Op 12 december jl. is de herziene Rav-lijst gepubliceerd waarin diverse emissiefactoren voor ammoniak zijn bijgesteld en enkele nieuwe stalbeschrijvingen zijn geïntroduceerd.
Uit metingen aan diverse huisvestingssystemen voor pluimvee blijkt dat de systemen een lagere ammoniakemissie hebben dan tot nu toe werd aangenomen.
Emissiefactoren
De wijzigingen zijn gebaseerd op het rapport ‘Actualisering ammoniak emissiefactoren pluimvee: advies voor aanpassing in de Regeling ammoniak en veehouderij’ van Wageningen Livestock Research (februari 2017, rapport 1015). In dit rapport wordt geadviseerd een aantal van de emissiefactoren voor pluimvee aan te passen op basis van beschikbare meetgegevens en nieuwe kennis en inzichten.
Aanleiding voor het adviesrapport is dat de emissiefactoren voor pluimvee deels zijn gebaseerd op emissieonderzoek van 15 tot 25 jaar geleden. Sindsdien zijn er veranderingen opgetreden in de wijze waarop nieuwe stallen worden gebouwd, het management op bedrijven, de voeding en de productiviteit van de dieren.

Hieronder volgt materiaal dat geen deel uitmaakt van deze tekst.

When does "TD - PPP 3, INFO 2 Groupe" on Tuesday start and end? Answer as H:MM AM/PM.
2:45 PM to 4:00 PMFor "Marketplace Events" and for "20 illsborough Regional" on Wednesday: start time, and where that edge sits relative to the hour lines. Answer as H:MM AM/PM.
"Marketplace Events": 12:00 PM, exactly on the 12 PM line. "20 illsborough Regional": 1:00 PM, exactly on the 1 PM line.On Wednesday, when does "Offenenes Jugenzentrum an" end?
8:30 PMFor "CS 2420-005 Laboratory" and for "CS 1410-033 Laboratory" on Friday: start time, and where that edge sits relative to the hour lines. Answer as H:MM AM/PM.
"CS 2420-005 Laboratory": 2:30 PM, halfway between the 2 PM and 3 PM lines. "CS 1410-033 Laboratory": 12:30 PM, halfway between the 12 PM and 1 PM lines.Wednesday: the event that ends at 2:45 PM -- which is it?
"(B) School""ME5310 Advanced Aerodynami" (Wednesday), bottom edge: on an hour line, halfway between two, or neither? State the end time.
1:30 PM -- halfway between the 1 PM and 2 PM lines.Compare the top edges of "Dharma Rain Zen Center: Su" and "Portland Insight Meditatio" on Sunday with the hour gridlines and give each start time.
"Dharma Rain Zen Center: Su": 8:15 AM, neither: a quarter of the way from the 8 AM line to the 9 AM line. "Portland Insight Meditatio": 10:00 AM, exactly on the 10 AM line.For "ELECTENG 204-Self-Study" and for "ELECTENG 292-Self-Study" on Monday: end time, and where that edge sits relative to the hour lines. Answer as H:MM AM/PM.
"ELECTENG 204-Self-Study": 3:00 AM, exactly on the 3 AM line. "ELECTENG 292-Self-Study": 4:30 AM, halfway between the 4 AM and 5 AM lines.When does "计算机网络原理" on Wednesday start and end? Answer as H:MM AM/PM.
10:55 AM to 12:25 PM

Niet alle geadviseerde aanpassingen van emissiefactoren zijn overgenomen, alleen de emissiefactoren van huisvestingssystemen die zijn gemeten zoals dat sinds 2010 is voorgeschreven in het meetprotocol. Sinds deze wijziging van het meetprotocol worden metingen zijn uitgevoerd op vier locaties met gelijke huisvestingssystemen. Ook de emissiefactoren die zijn afgeleid van metingen volgens dit meetprotocol zijn aangepast.
Lagere emissie
De volgende emissiefactoren zijn aangepast:
- De emissie van vleeskuikens in niet-emissiearme stallen is verlaagd van 0,080 naar 0,068 kg NH3 per dier per jaar (E 5.100).
- De emissiefactoren die hiervan zijn afgeleid (E 5.1, E 5.2, E 5.3, E 5.5, E 5.6, E 5.8, E 5.9) zijn daarom naar beneden toe bijgesteld, evenals de emissiefactoren van de luchtwassers (E 5.4, E 5.7 en E 5.13) en het biofilter (E 5.12) in combinatie met niet-emissiearme huisvesting van vleeskuikens.
- Diverse emissiefactoren voor opfokhennen en opfok-vermeerdering zijn vervolgens ook naar beneden toe bijgesteld, omdat ze op hun beurt weer waren afgeleid van het gevonden reductie-% bij vleeskuikens.
- Ook binnen de hoofdcategorie kalkoenen is een aantal emissiefactoren gewijzigd.
Hogere emissie
De emissie van scharrelkippen in traditionele grondhuisvesting met ca. 1/3e strooiselvloer en 2/3e roostervloer (E 2.7) is verhoogd van 0,315 kg NH3 naar 0,402 kg NH3 per dier per jaar.
Deze emissiefactor is gebaseerd op metingen volgens het bovenstaand meetprotocol.
De factor voor overige huisvesting van legkippen (E 2.100) blijft daarentegen wel op 0,315 kg NH3 staan. Voor volièrehuisvesting zijn onvoldoende meetgegevens beschikbaar om de emissiefactoren te actualiseren.
Inwerkingtreding
De nieuwe normen gelden per direct. Als er een omgevingsvergunning is aangevraagd, maar nog niet verleend, zal het bevoegd gezag de ammoniakemissie opnieuw moeten berekenen en de vergunning daar op aan moeten passen.